Mars cites St. John’s Wort as an example of a “weed” that people might pull — or poison — and then pay for at the store. Another “invasive species,” bouncing bet (soapwort), can be used to wash your body and your clothes.
Endive’s ancestor chickory can be found in the Louisiana-style coffee brewed at Lucille’s. Mullein is commonly found in hayfever remedies, and the roots and stems of thistles are edible.
Mars notes that in the 1800s, people would pull up the grass on their property to make room for edible plants, building fences to protect their fields of dandelions.
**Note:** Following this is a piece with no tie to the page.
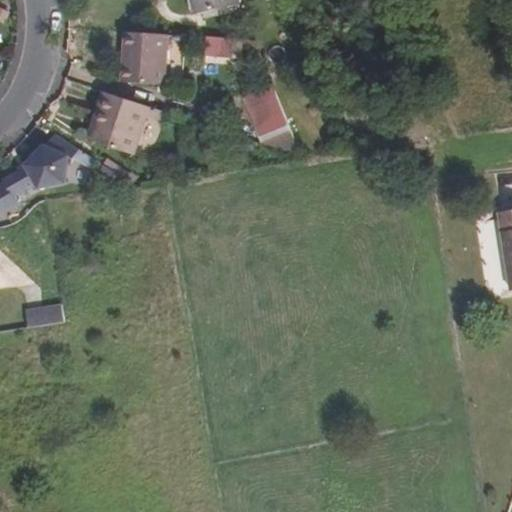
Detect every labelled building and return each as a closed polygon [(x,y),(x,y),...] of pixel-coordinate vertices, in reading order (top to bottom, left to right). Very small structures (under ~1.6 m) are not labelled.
[(130,64),(129,83),(166,85),(169,34),(126,32),(124,64),(130,64)] [(235,59),(236,38),(208,36),(206,57),(235,59)] [(244,96),(266,146),(303,158),(273,85),(244,96)] [(138,118),(142,106),(95,91),(88,114),(94,115),(86,142),(126,155),(138,118)] [(155,111),(142,106),(138,118),(152,121),(155,111)] [(79,140),(86,142),(94,115),(88,114),(79,140)] [(79,151),(56,135),(25,164),(27,166),(4,180),(5,182),(0,185),(0,212),(4,214),(19,205),(15,196),(35,186),(36,191),(61,184),(67,163),(70,164),(79,151)] [(511,210),(498,213),(501,232),(511,230),(511,210)] [(511,230),(501,232),(511,291),(511,290),(511,230)] [(27,313),(29,329),(66,324),(63,307),(27,313)]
She says eating “invasive” species doesn’t just make sense environmentally, but financially.
“We spray the dandelions in our yard, and then when we want them in our salad, we have to go to Whole Foods and buy them,” she says. “That seems kind of silly. … What if you could stretch your food dollars if you took advantage of some of the wild offerings you have around you?“Which is going to hurt the kids? The weeds or the herbicides?”